I am Brian Terrell, representing Tariq Mahmoud Ahmed al Sawah. As I review the list of my purported crimes in this report prepared by the Pretrial Services Agency, I wish that I could stand on my record, as did Susan Crane when she was sentenced here just moments ago. Unfortunately, though, this document reflects little that is recognizable. Nine times beginning back in 1977, says the Pretrial Service Agency, I was arrested in Washington DC.

With the best of my recollection, all but two of these arrests actually occurred in jurisdictions ranging from Virginia to Illinois, to Nebraska and my home, Iowa. The two DC arrests listed that might have actually happened here were post and forfeit arrests at the White House by the U.S. Park Service Police. “PSA was unable to obtain any arrest information in DC Superior Court records” may be the only accuracy in this report. These are quibbles and the fact is that I have been arrested and convicted many times in many places over more than 30 years. Each time I have been arrested it was for nonviolent actions, most of these times, as in the present case, I was arrested while participating in a “peaceable assembly for redress of grievances,” activities supposedly protected by the US Constitution.

Many times my rights were violated as they have been today, though not as egregiously as those of Tariq Mahmoud Ahmed al Sawah and the other Guantanamo detainees.

I, too, while waiting in the Supreme Court on January 11 watched the video made to describe the Court to visitors that others have mentioned. This video was clearly made to be understandable to children on grade school field trips and intended to be promotional, celebratory, even, of the Court and its history.

I was impressed, then, that it spoke honestly of the 1857 Dred Scott decision which determined that human beings of African descent were not persons under the law and had no standing in to bring cases before the courts.
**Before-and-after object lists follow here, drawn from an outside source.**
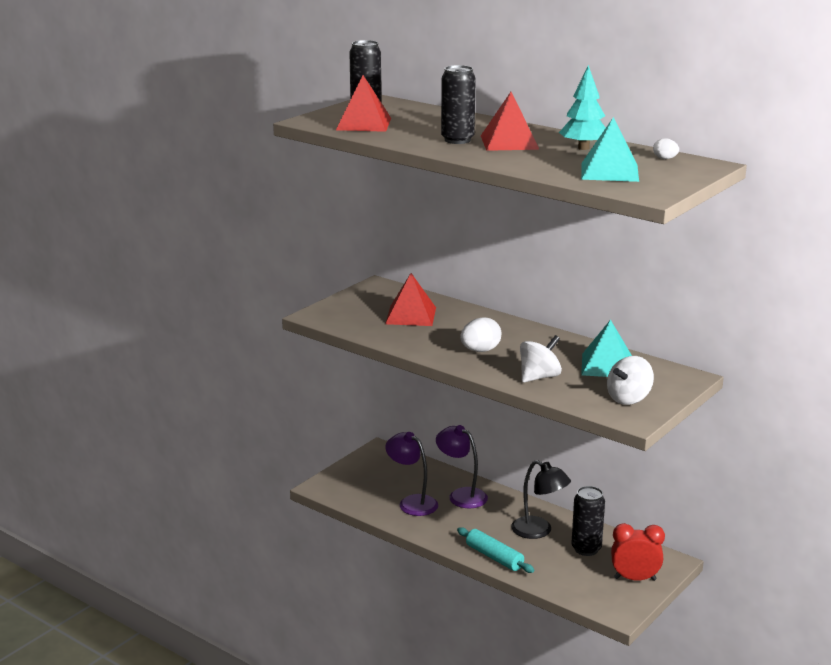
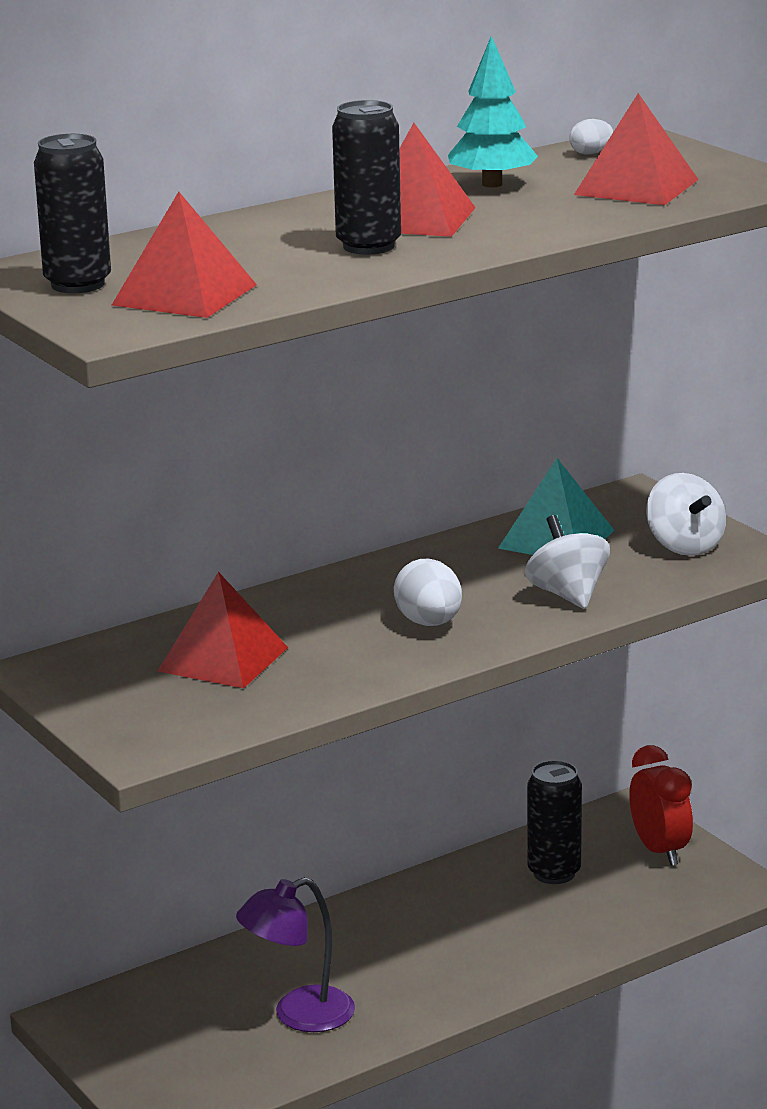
camera: 70 degrees left, 0 degrees up
purple lamp [436,425,488,508] -> none
turquoise rolling pin [457,527,534,573] -> none
black lamp [511,460,571,539] -> none
turquoise pyramid [581,117,639,182] -> red pyramid [574,93,699,205]
red clock [611,523,665,581] -> red clock turned 135 degrees clockwise [629,745,693,866]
The court’s regrettable decision, the video says, was a blot on our country, damaging the reputation of the Supreme Court for generations, precipitating a horrific civil war.

Imagine, your honor, if in 1857 some citizens had held a sign or devise and assembled, paraded, made a harangue disrupting the good order of the Court by insisting that slavery is a crime and that all human beings possess the same rights and dignities as any others. Would we remember these citizens now as criminals or would we look back and say these were standing up for the dignity of the courts, acting in the interest and in the defense of our nation?

The cases regarding the prisoners of Guantanamo today raise the same issues raised by the Dred Scott case in 1857: Are these detainees human beings in the eyes of the law? Do they have rights? The whole world awaits- will the Supreme Court of the United States repeat its catastrophic error?

Your Honor, I appreciate your attention throughout these proceedings to the fact that many of us live far from Washington, DC. As the defendant in this case that lives the farthest away from this city, I am especially grateful that you did not require attendance to pretrial hearings, as you might have. I ask you to accommodate me one more time.

You have just sentence Christine Gaunt and Kirk Brown to ten days in jail. Chris and Kirk and I travelled here together from Iowa and plan on returning there together.

Like them, I will not accept any terms of probation. Please sentence me to the same term as you did them and in ten days we will return home together. Thank you.